La MSA réagit à la détresse des agriculteurs et met en œuvre des dispositifs d'accompagnement
En France, selon une enquête de Santé publique France, on compte un suicide d’agriculteur tous les deux jours. La mortalité par suicide des agriculteurs est 20% supérieure à celle de la population générale. Face à cette détresse, la MSA a mis en œuvre des dispositifs d'aide aux agriculteurs. La “Cellule pluridisciplinaire d’accompagnement du mal être et de prévention du risque suicidaire” a pour objectif d'apporter une écoute à des situations de détresse, de repérer, le plus tôt possible, les signes de mal-être, et d'orienter si nécessaire vers un accompagnement. Selon Gauthier de Gualy, dix-sept accompagnements sont en cours dans le département de l’Hérault et 131 personnes suivent le plan “Agir Ensemble” : accompagnement technique, économique, juridique et social. De plus, trente-quatre personnes ont bénéficié de “l’aide au répit”, destinée aux personnes souffrant d’épuisement professionnel, prestation qui permet de financer le remplacement de l’exploitant. Ce dispositif a été élargi aux salariés agricoles en 2018 avec des mesures spécifiques de prise en charge et d’accompagnement. Enfin la “Cellule pluriprofessionelle de maintien dans l’emploi” propose, en cas de difficultés liées à l’état de santé ou au handicap, un ensemble de solutions adaptées à la situation de chacun (préparation des conditions de reprise en cas d’arrêt de travail prolongé, aménagement du poste de travail, étude d’un projet de reconversion ou de reclassement dans l’entreprise…).

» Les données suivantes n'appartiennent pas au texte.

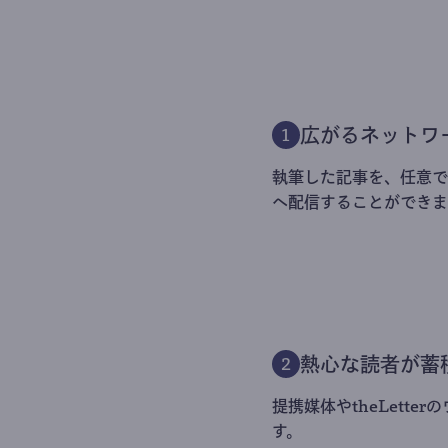
広がるネットワ
1
執筆した記事を、任意でt
へ配信することができま
熱心な読者が蓄
2
提携媒体やtheLett
す。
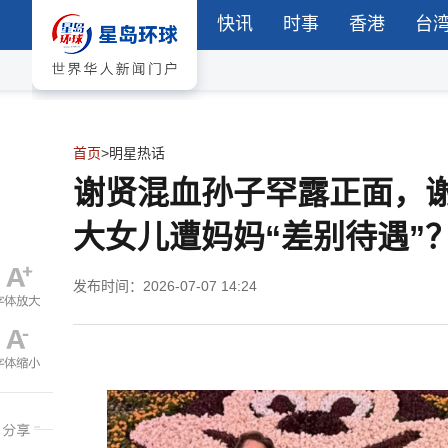
快讯
时事
香港
台
首页
>
明星热话
谢贤混血孙子罕露正面，
大女儿遭妈妈“差别待遇”
发布时间：2026-07-07 14:24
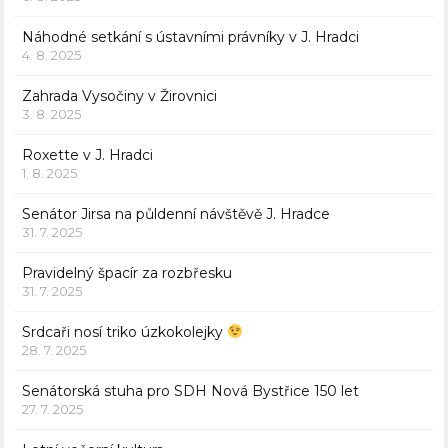
Náhodné setkání s ústavními právníky v J. Hradci
4. 8. 2025
Zahrada Vysočiny v Žirovnici
3. 8. 2025
Roxette v J. Hradci
1. 8. 2025
Senátor Jirsa na půldenní návštěvě J. Hradce
31. 7. 2025
Pravidelný špacír za rozbřesku
31. 7. 2025
Srdcaři nosí triko úzkokolejky
28. 7. 2025
Senátorská stuha pro SDH Nová Bystřice 150 let
27. 7. 2025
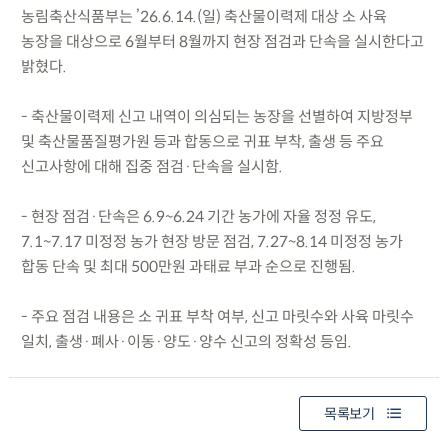
농림축산식품부는 ’26.6.14.(일) 축산물이력제 대상 소 사육
농장을 대상으로 6월부터 8월까지 현장 점검과 단속을 실시한다고
밝혔다.
- 축산물이력제 신고 내역이 의심되는 농장을 선별하여 지방정부
및 축산물품질평가원 등과 합동으로 귀표 부착, 출생 등 주요
신고사항에 대해 집중 점검·단속을 실시함.
- 현장 점검·단속은 6.9~6.24 기간 농가에 자율 정정 유도,
7.1~7.17 미정정 농가 현장 방문 점검, 7.27~8.14 미정정 농가
합동 단속 및 최대 500만원 과태료 부과 순으로 진행됨.
- 주요 점검 내용은 소 귀표 부착 여부, 신고 마릿수와 사육 마릿수
일치, 출생·폐사·이동·양도·양수 신고의 정확성 등임.
목록보기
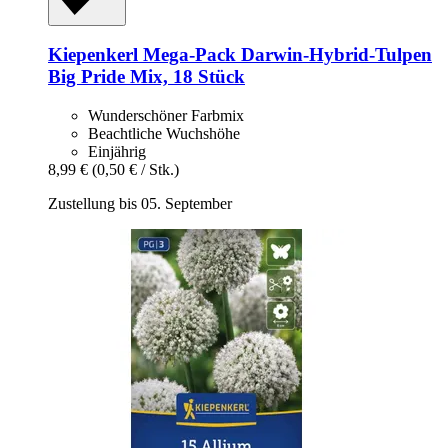
Kiepenkerl
Mega-​Pack Darwin-​Hybrid-​Tulpen
Big Pride Mix, 18 Stück
Wunderschöner Farbmix
Beachtliche Wuchshöhe
Einjährig
8,99 €
(0,50 € / Stk.)
Zustellung bis 05. September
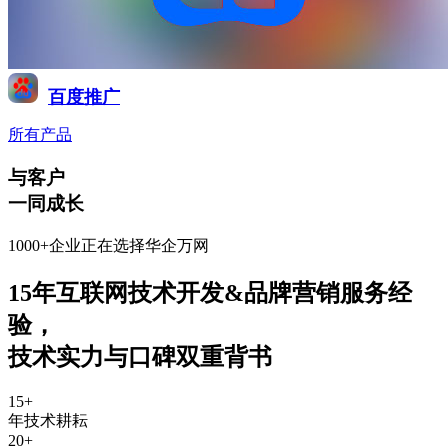
百度推广
所有产品
与客户
一同成长
1000+企业正在选择华企万网
15年互联网技术开发&品牌营销服务经
验
，
技术实力与口碑双重背书
15
+
年技术耕耘
20
+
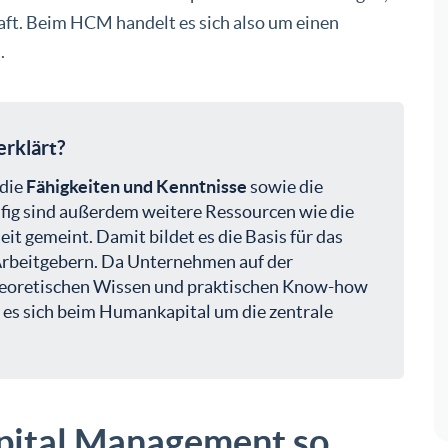
aft. Beim HCM handelt es sich also um einen
.
erklärt?
 die
Fähigkeiten und Kenntnisse
sowie die
ufig sind außerdem weitere Ressourcen wie die
t gemeint. Damit bildet es die Basis für das
beitgebern. Da Unternehmen auf der
heoretischen Wissen und praktischen Know-how
t es sich beim Humankapital um die zentrale
pital Management so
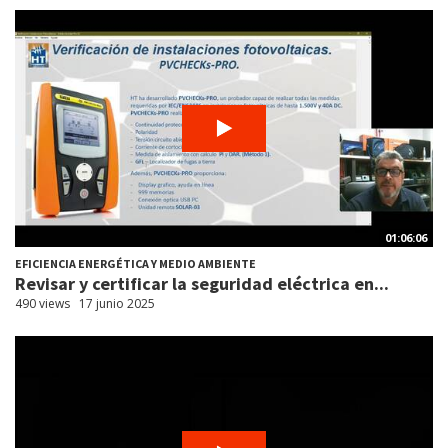
01:06:06
EFICIENCIA ENERGÉTICA Y MEDIO AMBIENTE
Revisar y certificar la seguridad eléctrica en...
490 views
17 junio 2025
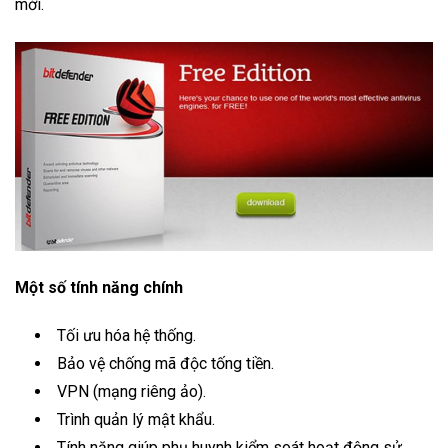
mới.
Một số tính năng chính
Tối ưu hóa hệ thống.
Bảo vệ chống mã độc tống tiền.
VPN (mạng riêng ảo).
Trình quản lý mật khẩu.
Tính năng giúp phụ huynh kiểm soát hoạt động sử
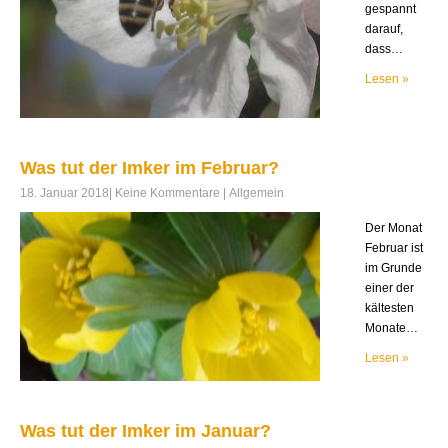
gespannt
darauf,
dass…
Lesen »
Was tut der Imker im Februar?
18. Januar 2018
|
Keine Kommentare
|
Allgemein
Der Monat
Februar ist
im Grunde
einer der
kältesten
Monate…
Lesen »
Was tut der Imker im Januar?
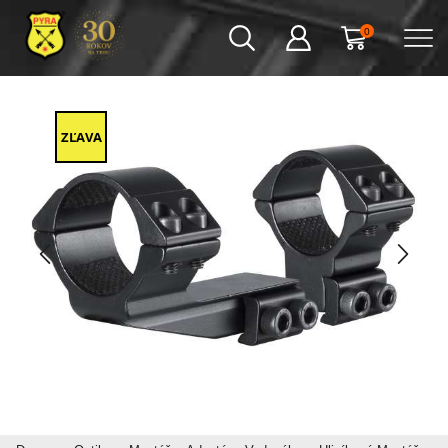
0
ZĽAVA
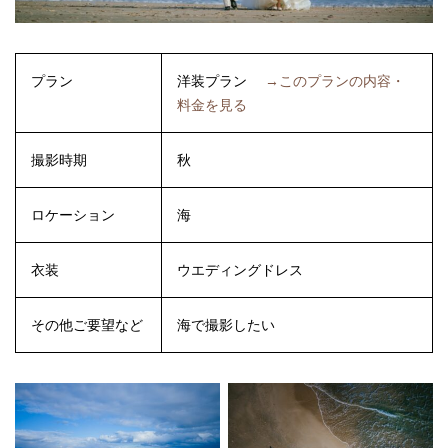
プラン
洋装プラン
→このプランの内容・
料金を見る
撮影時期
秋
ロケーション
海
衣装
ウエディングドレス
その他ご要望など
海で撮影したい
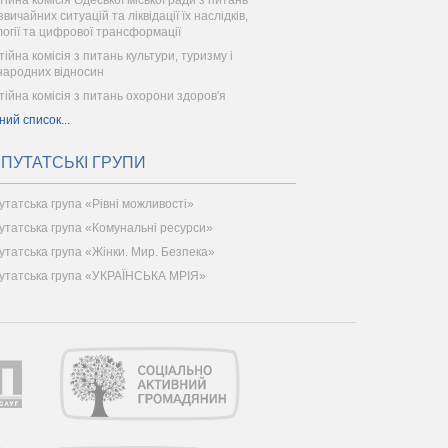
тійна комісія Одеської міської ради з питань
вичайних ситуацій та ліквідації їх наслідків,
логії та цифрової трансформації
тійна комісія з питань культури, туризму і
народних відносин
тійна комісія з питань охорони здоров'я
ний список...
ПУТАТСЬКІ ГРУПИ
утатська група «Рівні можливості»
утатська група «Комунальні ресурси»
утатська група «Жінки. Мир. Безпека»
утатська група «УКРАЇНСЬКА МРІЯ»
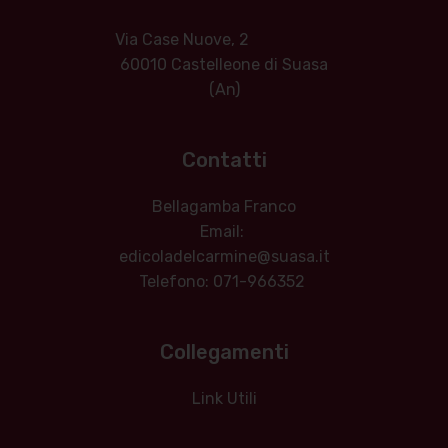
Via Case Nuove, 2
60010 Castelleone di Suasa
(An)
Contatti
Bellagamba Franco
Email:
edicoladelcarmine@suasa.it
Telefono: 071-966352
Collegamenti
Link Utili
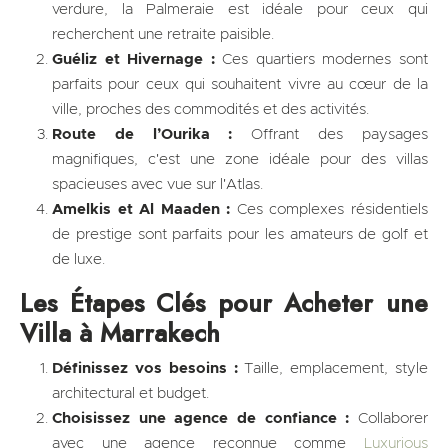
verdure, la Palmeraie est idéale pour ceux qui
recherchent une retraite paisible.
Guéliz et Hivernage :
Ces quartiers modernes sont
parfaits pour ceux qui souhaitent vivre au cœur de la
ville, proches des commodités et des activités.
Route de l’Ourika :
Offrant des paysages
magnifiques, c'est une zone idéale pour des villas
spacieuses avec vue sur l'Atlas.
Amelkis et Al Maaden :
Ces complexes résidentiels
de prestige sont parfaits pour les amateurs de golf et
de luxe.
Les Étapes Clés pour Acheter une
Villa à Marrakech
Définissez vos besoins :
Taille, emplacement, style
architectural et budget.
Choisissez une agence de confiance :
Collaborer
avec une agence reconnue comme
Luxurious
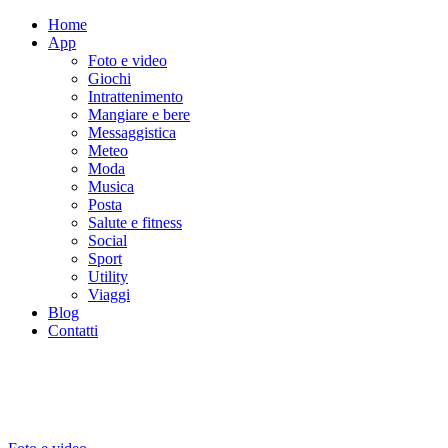
Home
App
Foto e video
Giochi
Intrattenimento
Mangiare e bere
Messaggistica
Meteo
Moda
Musica
Posta
Salute e fitness
Social
Sport
Utility
Viaggi
Blog
Contatti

D'autres dispositifs existent (voir encadré) et, selon Nathalie Guerin, dans chaque canton, des élus MSA, eux-mêmes exploitants, peuvent jouer le rôle d'interface entre l'administration et ses affiliés. Cependant, aucune des personnes interrogées ou qui ont souhaité témoigner en ont connaissance et personne ne le leur a proposé.
Lydie Rech
*L'identité des personnes souhaitant garder l'anonymat a été modifiée.